Apenas desembarcaban en la tierra prometida (por el dios Apolo que les guiaba), los colonos griegos, tras dar las gracias al dios que les había llevado a buen puerto, se ufanaban en organizar el espacio que ocuparía la ciudad que se disponían a fundar.
Lo primero que realizaban, tras la erección de un altar dedicado a Apolo, era una primera división espacial. Acotaban espacios para los hombres, en las zonas bajas, y para los dioses, en algún altozano (la acrópolis o ciudad alta). Luego, la ciudad baja se parcelaba alrededor de un espacio central público.
Los dioses tenían un lugar en la ciudad. Pero estaban confinados. El espacio sagrado, alrededor del tiempo, era un espacio delimitado -o limitado. Así como los dioses mesopotámicos eran los dueños de la ciudad, a los dioses griegos solo se les concedía una parte de la ciudad; elevada, sin duda, pero acotada, y sin influencia en los negocios, comerciales y políticos que se traficaban en el centro de la ciudad.

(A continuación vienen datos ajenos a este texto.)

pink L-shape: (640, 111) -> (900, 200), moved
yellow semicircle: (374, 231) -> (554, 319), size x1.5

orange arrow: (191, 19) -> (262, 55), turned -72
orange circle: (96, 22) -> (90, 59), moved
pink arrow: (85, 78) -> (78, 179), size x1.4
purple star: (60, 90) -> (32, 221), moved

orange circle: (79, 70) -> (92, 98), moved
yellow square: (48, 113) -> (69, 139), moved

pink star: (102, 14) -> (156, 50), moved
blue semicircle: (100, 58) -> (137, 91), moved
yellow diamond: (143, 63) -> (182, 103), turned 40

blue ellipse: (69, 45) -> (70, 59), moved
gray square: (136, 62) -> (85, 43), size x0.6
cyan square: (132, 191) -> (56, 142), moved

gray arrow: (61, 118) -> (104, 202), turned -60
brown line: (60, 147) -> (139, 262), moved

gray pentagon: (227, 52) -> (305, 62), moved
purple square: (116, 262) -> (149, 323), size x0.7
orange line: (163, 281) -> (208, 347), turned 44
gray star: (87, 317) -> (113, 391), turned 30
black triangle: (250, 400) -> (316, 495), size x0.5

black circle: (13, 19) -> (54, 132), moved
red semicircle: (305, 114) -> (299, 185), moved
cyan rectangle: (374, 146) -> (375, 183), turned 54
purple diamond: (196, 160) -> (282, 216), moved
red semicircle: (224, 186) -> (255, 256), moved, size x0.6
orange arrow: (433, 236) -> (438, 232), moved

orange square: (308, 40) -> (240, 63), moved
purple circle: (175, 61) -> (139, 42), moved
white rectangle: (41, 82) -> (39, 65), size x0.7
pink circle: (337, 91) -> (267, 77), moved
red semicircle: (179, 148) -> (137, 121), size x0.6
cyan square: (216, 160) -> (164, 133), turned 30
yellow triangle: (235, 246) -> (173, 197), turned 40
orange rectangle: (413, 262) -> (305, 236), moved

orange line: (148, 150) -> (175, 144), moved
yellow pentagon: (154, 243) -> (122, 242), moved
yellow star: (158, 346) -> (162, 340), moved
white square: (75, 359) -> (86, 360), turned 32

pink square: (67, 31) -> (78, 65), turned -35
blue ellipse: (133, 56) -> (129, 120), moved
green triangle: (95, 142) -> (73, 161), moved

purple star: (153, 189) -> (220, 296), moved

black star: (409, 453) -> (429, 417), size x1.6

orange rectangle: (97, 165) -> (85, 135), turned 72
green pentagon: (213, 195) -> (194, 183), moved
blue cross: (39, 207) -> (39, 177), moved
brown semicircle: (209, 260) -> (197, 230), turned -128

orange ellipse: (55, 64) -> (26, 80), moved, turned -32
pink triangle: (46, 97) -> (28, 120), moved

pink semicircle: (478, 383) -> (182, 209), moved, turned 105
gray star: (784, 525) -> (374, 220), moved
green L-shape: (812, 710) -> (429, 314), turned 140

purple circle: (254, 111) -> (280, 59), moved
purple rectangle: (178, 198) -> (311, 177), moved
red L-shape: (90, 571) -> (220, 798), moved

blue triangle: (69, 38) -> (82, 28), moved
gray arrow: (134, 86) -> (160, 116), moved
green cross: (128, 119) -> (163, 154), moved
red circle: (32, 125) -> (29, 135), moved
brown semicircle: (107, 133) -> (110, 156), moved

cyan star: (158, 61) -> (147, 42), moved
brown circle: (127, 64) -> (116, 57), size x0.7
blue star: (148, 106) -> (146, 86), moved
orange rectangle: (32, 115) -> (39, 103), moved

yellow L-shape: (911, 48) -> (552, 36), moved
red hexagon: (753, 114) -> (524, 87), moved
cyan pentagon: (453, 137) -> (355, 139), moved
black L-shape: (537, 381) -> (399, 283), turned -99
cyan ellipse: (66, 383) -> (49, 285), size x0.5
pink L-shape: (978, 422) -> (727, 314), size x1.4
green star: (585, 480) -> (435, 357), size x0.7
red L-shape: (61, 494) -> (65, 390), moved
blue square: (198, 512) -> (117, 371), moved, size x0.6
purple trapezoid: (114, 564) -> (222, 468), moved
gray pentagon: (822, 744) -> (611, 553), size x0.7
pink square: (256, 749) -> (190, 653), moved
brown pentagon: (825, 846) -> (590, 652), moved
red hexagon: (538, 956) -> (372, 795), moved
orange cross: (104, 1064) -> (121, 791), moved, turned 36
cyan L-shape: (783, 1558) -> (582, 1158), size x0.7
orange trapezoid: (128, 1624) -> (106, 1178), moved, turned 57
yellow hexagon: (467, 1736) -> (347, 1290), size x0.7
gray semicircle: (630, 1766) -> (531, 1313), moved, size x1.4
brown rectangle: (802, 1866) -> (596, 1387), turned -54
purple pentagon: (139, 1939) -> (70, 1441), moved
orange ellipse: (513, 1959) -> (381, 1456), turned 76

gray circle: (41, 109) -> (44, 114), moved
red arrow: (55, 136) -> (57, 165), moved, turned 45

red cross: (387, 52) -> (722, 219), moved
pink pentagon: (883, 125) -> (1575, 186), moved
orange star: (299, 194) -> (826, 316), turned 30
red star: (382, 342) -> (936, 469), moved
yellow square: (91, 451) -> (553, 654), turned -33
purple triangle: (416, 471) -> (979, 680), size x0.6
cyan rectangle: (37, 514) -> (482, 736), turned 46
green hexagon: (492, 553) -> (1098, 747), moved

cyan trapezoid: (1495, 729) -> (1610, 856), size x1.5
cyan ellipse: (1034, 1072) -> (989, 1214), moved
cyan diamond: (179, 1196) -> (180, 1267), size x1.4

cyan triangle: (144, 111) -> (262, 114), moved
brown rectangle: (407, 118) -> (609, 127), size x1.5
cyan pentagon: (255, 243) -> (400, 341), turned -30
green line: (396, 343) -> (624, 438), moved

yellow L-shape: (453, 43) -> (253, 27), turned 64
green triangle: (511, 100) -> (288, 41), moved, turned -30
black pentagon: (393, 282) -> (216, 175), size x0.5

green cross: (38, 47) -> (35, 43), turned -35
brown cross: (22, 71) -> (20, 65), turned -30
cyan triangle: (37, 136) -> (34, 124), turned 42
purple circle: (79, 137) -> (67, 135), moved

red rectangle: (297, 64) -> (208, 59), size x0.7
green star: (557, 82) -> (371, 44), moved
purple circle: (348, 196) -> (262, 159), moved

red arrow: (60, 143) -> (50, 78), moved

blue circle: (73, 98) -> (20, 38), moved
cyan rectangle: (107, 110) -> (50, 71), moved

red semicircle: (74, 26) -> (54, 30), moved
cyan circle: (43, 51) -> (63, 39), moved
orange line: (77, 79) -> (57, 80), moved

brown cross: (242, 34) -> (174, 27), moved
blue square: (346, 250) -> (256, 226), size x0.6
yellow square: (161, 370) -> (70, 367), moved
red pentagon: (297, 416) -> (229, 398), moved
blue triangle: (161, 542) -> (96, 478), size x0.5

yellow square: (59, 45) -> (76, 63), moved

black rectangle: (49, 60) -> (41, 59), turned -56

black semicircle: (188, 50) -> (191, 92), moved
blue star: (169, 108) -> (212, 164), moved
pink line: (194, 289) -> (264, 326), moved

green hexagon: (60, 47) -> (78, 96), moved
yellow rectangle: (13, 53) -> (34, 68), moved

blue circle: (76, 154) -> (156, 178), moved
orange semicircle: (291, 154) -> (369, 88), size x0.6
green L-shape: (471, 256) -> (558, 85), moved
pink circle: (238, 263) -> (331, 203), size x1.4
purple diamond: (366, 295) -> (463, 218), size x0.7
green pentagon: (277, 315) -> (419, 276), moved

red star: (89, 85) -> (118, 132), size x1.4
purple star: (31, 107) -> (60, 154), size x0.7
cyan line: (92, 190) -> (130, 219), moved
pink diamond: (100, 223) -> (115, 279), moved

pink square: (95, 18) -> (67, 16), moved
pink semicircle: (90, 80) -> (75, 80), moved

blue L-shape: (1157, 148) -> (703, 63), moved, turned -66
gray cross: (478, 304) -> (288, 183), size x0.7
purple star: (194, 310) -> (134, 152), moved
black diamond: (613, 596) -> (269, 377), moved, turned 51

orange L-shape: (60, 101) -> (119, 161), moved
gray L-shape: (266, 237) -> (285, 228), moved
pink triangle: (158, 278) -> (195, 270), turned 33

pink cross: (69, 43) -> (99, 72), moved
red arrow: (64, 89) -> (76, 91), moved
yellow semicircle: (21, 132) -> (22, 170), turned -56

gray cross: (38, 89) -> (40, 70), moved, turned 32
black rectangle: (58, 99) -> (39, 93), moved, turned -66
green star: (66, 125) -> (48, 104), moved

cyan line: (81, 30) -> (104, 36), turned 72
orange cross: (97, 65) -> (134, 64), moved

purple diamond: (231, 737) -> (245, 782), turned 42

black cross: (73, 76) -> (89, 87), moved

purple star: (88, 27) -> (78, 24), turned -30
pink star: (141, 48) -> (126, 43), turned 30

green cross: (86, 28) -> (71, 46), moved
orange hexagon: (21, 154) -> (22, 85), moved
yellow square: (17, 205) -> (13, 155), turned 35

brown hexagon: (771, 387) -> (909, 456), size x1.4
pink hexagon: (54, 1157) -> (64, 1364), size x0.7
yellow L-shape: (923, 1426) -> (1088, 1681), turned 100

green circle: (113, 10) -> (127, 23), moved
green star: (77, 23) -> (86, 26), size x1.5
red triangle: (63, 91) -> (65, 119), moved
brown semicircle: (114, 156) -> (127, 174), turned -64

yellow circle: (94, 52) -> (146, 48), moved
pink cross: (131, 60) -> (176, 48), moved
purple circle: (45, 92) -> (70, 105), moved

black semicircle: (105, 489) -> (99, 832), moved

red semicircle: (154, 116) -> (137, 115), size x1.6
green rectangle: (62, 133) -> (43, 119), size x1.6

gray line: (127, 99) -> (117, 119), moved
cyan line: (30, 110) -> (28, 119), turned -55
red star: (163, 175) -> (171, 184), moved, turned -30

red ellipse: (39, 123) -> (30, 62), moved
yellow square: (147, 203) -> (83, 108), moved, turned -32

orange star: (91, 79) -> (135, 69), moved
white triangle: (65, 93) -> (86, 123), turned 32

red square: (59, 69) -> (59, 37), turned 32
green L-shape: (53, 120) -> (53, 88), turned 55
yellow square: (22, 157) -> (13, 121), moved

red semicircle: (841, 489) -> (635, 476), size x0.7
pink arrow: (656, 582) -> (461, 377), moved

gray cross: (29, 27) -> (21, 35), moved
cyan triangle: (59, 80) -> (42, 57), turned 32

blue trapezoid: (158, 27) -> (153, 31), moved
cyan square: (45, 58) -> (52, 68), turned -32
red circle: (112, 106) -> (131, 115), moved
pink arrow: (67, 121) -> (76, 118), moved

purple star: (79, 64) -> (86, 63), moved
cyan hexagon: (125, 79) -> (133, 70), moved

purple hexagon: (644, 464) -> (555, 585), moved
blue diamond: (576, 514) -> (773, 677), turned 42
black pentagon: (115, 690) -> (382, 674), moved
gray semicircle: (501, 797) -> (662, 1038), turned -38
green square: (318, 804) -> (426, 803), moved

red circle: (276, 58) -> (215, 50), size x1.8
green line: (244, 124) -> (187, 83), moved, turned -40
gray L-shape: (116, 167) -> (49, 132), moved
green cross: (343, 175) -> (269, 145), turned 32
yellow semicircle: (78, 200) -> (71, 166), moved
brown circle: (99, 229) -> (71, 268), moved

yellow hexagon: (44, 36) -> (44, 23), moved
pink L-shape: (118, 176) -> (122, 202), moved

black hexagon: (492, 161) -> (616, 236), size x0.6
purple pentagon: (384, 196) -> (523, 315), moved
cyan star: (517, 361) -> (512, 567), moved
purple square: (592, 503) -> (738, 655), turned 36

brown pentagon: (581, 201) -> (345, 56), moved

Es cierto que los dioses podían estar en cualquier sitio. Aparecían y desaparecían a voluntad, disfrazos de personas conocidas, sin que los griegos a quienes se les aparecieran se dieran cuenta de que estaban hablando con una divinidad, salvo cuando ésta se esfumaba súbitamente sin dejar rastro alguno. Moraban en el Olimpo y en cada templo, en cada estatua de culto. Su presencia se multiplicaba en la tierra. Pero en la práctica, solo se les concedía el espacio del acrópolis, Esto no significaba que la ciudad baja careciera de templos: incluso el ágora acogía santuarios dedicados a los dioses del comercio y de la fabricación bienes de consumo (Hefesto, por ejemplo), y la ciudad estaba protegida por un círculo mágico punteado de santuarios metropolitanos. Pero esas concesiones no invalidaban que los dioses protectores de la ciudad y las principales divinidades tuvieran que contentarse con un espacio delimitado fuera del cual se extendía el espacio profano (que significa ante o delante del lugar de los fenómenos sobrenaturales).
Esta acotación, de algún modo, implicaba tanto una pérdida de poder o de influencia por parte de los dioses, como una cierta mirada condescendiente o distante por parte de los hombres. Ahora que a los dioses se les asentaba en lo más alto de los dioses, también se les negaba el poder sobre los espacios en los que los humanos vivían y comerciaban. De algún modo, la desacralización del mundo estaba en marcha, y la acotación de los dioses, fijados en un sitio dado, mermaba su influencia. Con los griegos, ya en el siglo VII aC, a los dioses se les fue relegando y apartando de los asuntos humanos.
Recomiendo la lectura del ensayo de Aida Míguez Barciela: Talar madera. Naturaleza y límite en el pensamiento griego antiguo, La Oficina, 2017
Agradecimiento a la arquitecta y profesora de Teoría (UPC-ETSAB), Mónica Sambade por la recomendación de este libro.